# App schließt nach 2 Sekunden



## AGW (15. Nov 2020)

Hallo,

ich habe mir eine Android App programmieren lassen, aber nur jetzt habe ichdie Links im Menü geändert, ohne Problem, und habe es mit einem neuen Firebase Konto ,,verbunden", aber jetzt schließt die App nach ca. 2 Sekunden wieder. In Android Studio habe ich einen Error: https://www.agw-international.com/wp-content/uploads/app-error.png

Code: agw-international.com/app.zip
App: agw-international.com/app.apk


----------



## kneitzel (15. Nov 2020)

Wieso beschäftigst Du Dich nicht einmal von Grund auf mit der Entwicklung für Android.

Das was du da als Fehlerbild gezeigt hast, ist vom Bauen - das ist also kein Laufzeit Problem. Aber du erzählst etwas von einem Laufzeitproblem?
Also irgendwas passt da nicht wirklich ...

Die Lint Meldung bezieht sich auf die Abhängigkeiten. Dem solltest Du mal nachgehen. Du kannst auf der Kommandozeile einmal gradlew build starten - dann bekommst Du auch einen Hinweis zu einem Lint Report, in dem noch ein paar Informationen mehr enthalten sind.

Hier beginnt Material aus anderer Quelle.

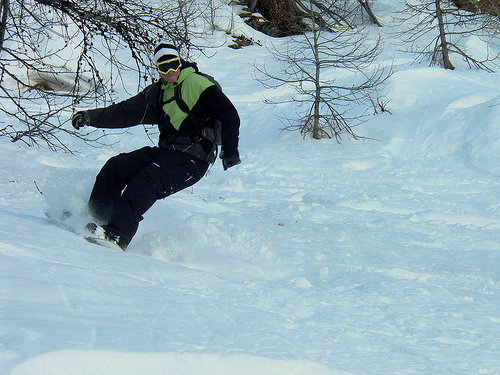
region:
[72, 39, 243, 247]
man on snow board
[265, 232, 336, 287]
white snow on hill side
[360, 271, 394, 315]
white snow on hill side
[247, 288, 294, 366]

Aber ich werde da nicht noch mehr Zeit reinstecken - Du hast ja Abhängigkeiten geändert / hinzugefügt und dabei eine Konstellation hin bekommen, die nicht kompatibel ist. Also solltest Du die Änderungen, die Du gemacht hast, diesbezüglich prüfen...


----------



## AGW (16. Nov 2020)

Es funktioniert wieder.


----------